Но когда Поппер переходит к обществу и проецирует на него те законы, которые он отстаивает в отношении открытости научного метода (фальсификационизм, существенно расширяющий рамки научности по сравнению с фальсификационизмом), то вся картина меняется. Бергсон в своем идеале «интуитивного общества» как апогея открытости вообще отказывается придавать ему какую бы то ни было нормативность. Жизнь может повернуть так, а может иначе. Дробление на индивидуумы (гражданское общество) может не обязательно является венцом социального прогресса. Как множество в шестой гипотезе платоновского диалога «Парменид»[301]
может сложиться в новое целое из частного, так и общество может от буржуазной демократии перейти к какой-то холистской системе — например, к социализму, а, теоретически, и к национализму. Движение жизни не подчинено рациональности, и членение может быть фазой перед следующим витком интеграции.Поппер же, следуя за критикой самой идеи «проекта» у своего учителя Хайека, отвергает любой холизм как искусственный и насильственный, то есть «тоталитарный» проект. В этом он оказывается убежденным сторонником седьмой гипотезы из платоновского «Парменида», отвергающей сложение единого из многого и оставляющей «многое» быть просто «многим», чтобы избежать тоталитарного холизма единого. Вот тут-то Поппер и отступает от собственных взглядов в науке с требованием свободы научных гипотез и даже противоречит собственному запрету на проект в области общественной: если считать именно либеральную демократия единственно возможным нормативным типом общества, то на пути развития жизни уже тем самым поставлен непреодолимый барьер. Хайек понимал эту трудность, и поэтому его либерализм является эволюционным. Да, он выступал против проектов — и правого, и левого. Но он прямо не защищал и либеральный проект. Поппер же идет именно в этом направлении и объявляет врагом каждого, кто не согласен с его трактовкой открытого общества. Так сам либерализм становится тоталитарным, а открытость такого общества не просто сомнительной, но не существующей, иллюзорной. Так мы получаем модель либерального концлагеря, в котором каждый свободен быть либералом, и никто не свободен не быть либералом.
Таким образом, если «открытое общество» Бергсона еще как-то может быть совместимо с традиционализмом, хотя для традиционализма бытие расположено в границах, где есть Единое, то есть в пределах пяти первых гипотез платоновского «Парменида», то с «открытым обществом» Поппера, иными словами, с либеральным тоталитаризмом, традиционализм решительно несовместим.
Вот к таким выводам я пришла, сопоставляя идеи «открытого общества» у Бергсона и Поппера. Но в духе старой демократии я на них не настаиваю и готова обсудить иные точки зрения.
Черный Делез: постмодернистское прочтение монадологии Лейбница
Просвещение и Постпросвещение: светлое или темное?
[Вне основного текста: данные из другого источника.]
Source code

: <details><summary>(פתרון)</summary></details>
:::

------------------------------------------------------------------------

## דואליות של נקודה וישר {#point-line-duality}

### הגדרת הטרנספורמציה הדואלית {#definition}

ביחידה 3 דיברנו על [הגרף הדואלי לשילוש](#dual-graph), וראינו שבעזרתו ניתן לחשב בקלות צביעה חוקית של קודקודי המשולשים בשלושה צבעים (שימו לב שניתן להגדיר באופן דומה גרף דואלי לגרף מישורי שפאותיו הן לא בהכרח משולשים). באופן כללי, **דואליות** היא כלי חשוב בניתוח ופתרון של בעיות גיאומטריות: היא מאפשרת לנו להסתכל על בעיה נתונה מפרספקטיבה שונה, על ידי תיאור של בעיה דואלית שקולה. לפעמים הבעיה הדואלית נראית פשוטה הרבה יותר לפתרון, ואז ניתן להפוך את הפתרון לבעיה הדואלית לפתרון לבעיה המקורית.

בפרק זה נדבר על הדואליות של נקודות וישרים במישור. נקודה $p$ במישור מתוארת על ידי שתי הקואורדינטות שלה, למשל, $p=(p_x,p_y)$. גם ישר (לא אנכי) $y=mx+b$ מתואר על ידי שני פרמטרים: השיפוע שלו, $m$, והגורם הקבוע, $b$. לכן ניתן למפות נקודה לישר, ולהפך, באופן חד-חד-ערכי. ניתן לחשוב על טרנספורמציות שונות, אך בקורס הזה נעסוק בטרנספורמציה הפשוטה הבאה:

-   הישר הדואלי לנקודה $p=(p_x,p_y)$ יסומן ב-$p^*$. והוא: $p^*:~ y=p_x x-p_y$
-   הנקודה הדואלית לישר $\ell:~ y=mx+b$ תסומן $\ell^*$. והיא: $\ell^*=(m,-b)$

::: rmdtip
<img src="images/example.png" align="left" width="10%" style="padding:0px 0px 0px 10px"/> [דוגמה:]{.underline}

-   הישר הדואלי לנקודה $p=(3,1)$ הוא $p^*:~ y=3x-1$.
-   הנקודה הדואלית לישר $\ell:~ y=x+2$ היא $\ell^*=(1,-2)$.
Диалог постмодернизма с классической философией экзотичен и странен, как и сам Постмодерн. В основе философии Постмодерна лежит причудливая и сложная стратегия: надо полностью разнести Модерн, не оставив в нем камня на камне, но при этом надо еще дальше уйти от Традиции, которой противостоял Модерн, и продолжить дело прогресса.
Обычно стремление стать еще более прогрессивными, чем мыслители Модерна больше всего бросается в глаза. Кажется, что постмодернисты просто смещают Модерн в Традицию, оказываясь сами в положении истинного авангарда. Такой подход принимают так называемые «левые акселерационисты» (Макр Фишер, Ник Срничек и т. д.). Для них классики постмодернистской философии, и прежде всего Жиль Делез, выступают как нечто «светлое», «освободительное» и «революционное». Но есть еще и «правые акселерационисты» (Ник Лэнд, Реза Негарестани и т. д.), которые понимают всю двусмысленность постмодернизма и не отводят взгляда от его темных сторон — ведь, сокрушая Модерн, постмодернисты сами выбивают табуретку из-под ног висельника, у прогрессизма и веры в светлое будущее больше нет оснований. Это аффектирует и прочтения Делеза, в котором «правые акселерационисты» начинают различать вполне черные стороны. Так рождается фигура «черного Делеза», чья откровенно деструктивная работа по демонтажу иллюзий Нового времени, предстает в довольно инфернальной оптике. Добро пожаловать в «Черное Просвещение»!
В любом случае к Традиции постмодернисты — и левые, и правые — не приходят, но прочтение самого постмодерна у них складывается полярное. А соответственно и отношения постмодернистов к основателям философии Нового времени выглядит совершенно различно.
Я попытаюсь рассмотреть отношение двух знаковых фигур философии — Лейбница и Делеза. Один принадлежит началу Нового времени, другой подводит его итоги и знаменует расцвет постмодернизма. А вот как правильно понимать Делеза — черный ли он или светлый, я окончательного суждения выносить не стану. Просто попробую проследить, во что превращается в системе Делеза «монадология».